From u/kickme444 (previous employee; fired last month): https://www.reddit.com/r/TheoryOfReddit/comments/3d2hv3/kn0t...


The Board is the CEO's boss, and he is the leader of the board, I think it's pretty straight forward. I guess I'm not sure of what you mean by he is also 'below' her on the org chart? Regardless of whatever responsibilities he held at Reddit that might be below the CEO that never changes the fact that he is Executive Chairman of the Board, which should completely clear up any ambiguity of authority.

EDIT: Thanks for clearing up this those comment links. But, my original sentiment still stands in terms of the power dynamic being clear. Just because in some capacities he is under her doesn't diminish his ability to influence her firing/hiring. If anything being in that position could prompt him to take action as a board member because he didn't like decisions she made in his role working under her. And I think Alexis mentioning that is him trying to divert attention away from the real power he actually has.


Ohanian himself said he was responsible for the firing! There's no "if" here.


There's no way that the already-satiated angry mob about-faces like that. Though, I'd be impressed if it did.


Alexis isn't a woman


Alexis has kind of always been unpopular on the site.


And yet he has never received the sort of backlash or vitriol that Pao has. I've always been up and down about how much gender and sexism has played a part in all this, outside that it a "small" minority of Reddit is influenced by it. But the idea that while not always popular but Alexis always seems to get a pass from the Reddit community (at least compared to how Pao was treated) is really telling.

Given material -
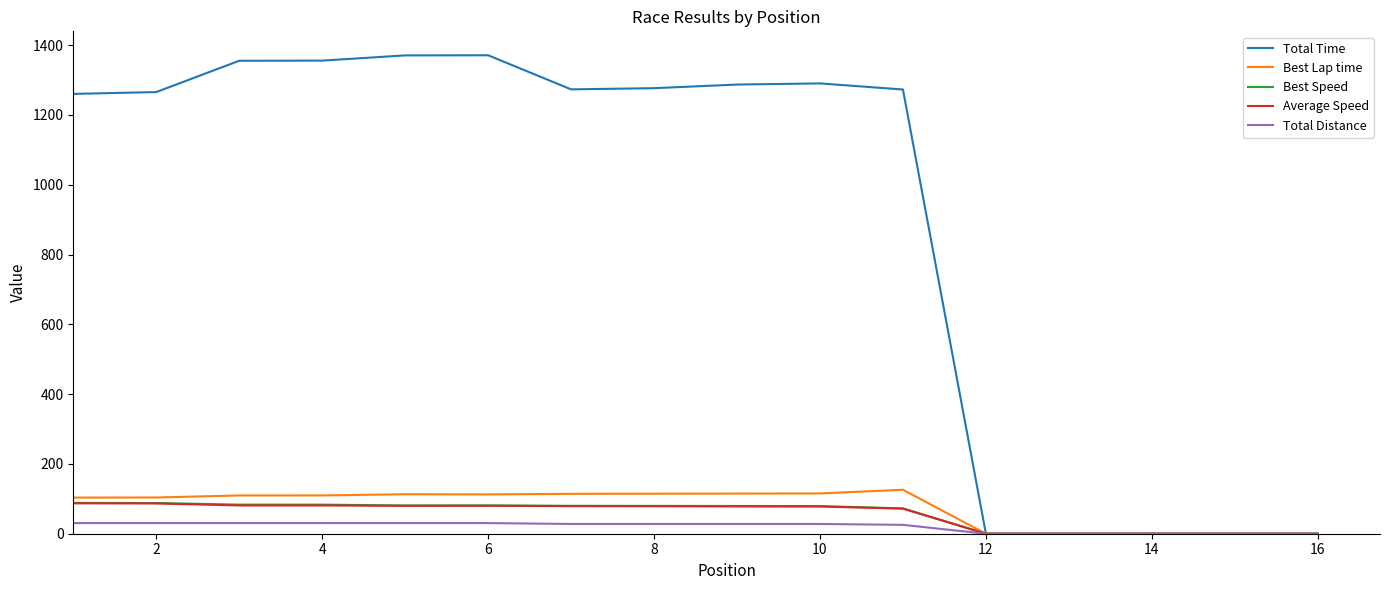

What is the greatest value displayed?

1371.2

Problem 1 -
Copy the stretch of the Reddit thread from "And yet he has" through "is really telling.".
Problem 2 -
According to the Reddit thread, who said he was responsible for the firing?
Problem 3 -
Recast the paragraph of the Reddit thread that begins "The Board is the CEO's boss" as a short bulleted list that keeps its main points.

Answer space 1 -
And yet he has never received the sort of backlash or vitriol that Pao has. I've always been up and down about how much gender and sexism has played a part in all this, outside that it a "small" minority of Reddit is influenced by it. But the idea that while not always popular but Alexis always seems to get a pass from the Reddit community (at least compared to how Pao was treated) is really telling.

Answer space 2 -
Ohanian.

Answer space 3 -
- The Board is the CEO's boss, and he leads the board.
- The writer is unsure what is meant by saying he is also "below" her on the org chart.
- Whatever responsibilities he held at Reddit below the CEO, he is still Executive Chairman of the Board.
- That fact should clear up any ambiguity of authority.